PROBLEM DESCRIPTION: In the entries below, the line with "who stopped smoking 8" marks the start. Return it and every following line exactly, ending with the last.

--- DATA UNDER STUDY ---

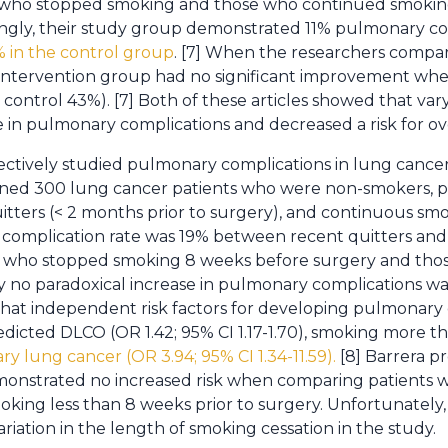
 who stopped smoking and those who continued smoking
tingly, their study group demonstrated 11% pulmonary co
 in the control group
. [7] When the researchers compar
e intervention group had no significant improvement wh
 control 43%). [7] Both of these articles showed that va
 in pulmonary complications and decreased a risk for ove
pectively studied pulmonary complications in lung can
ned 300 lung cancer patients who were non-smokers, p
uitters (< 2 months prior to surgery), and continuous sm
complication rate was 19% between recent quitters and
 who stopped smoking 8 weeks before surgery and tho
 no paradoxical increase in pulmonary complications was 
hat independent risk factors for developing pulmonary
dicted DLCO (OR 1.42; 95% CI 1.17-1.70), smoking more th
ry lung cancer (OR 3.94; 95% CI 1.34-11.59).
[8] Barrera p
monstrated no increased risk when comparing patients
ing less than 8 weeks prior to surgery. Unfortunately
iation in the length of smoking cessation in the study.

---

WORKED SOLUTION:
 who stopped smoking 8 weeks before surgery and tho
 no paradoxical increase in pulmonary complications was 
hat independent risk factors for developing pulmonary
dicted DLCO (OR 1.42; 95% CI 1.17-1.70), smoking more th
ry lung cancer (OR 3.94; 95% CI 1.34-11.59).
[8] Barrera p
monstrated no increased risk when comparing patients
ing less than 8 weeks prior to surgery. Unfortunately
iation in the length of smoking cessation in the study.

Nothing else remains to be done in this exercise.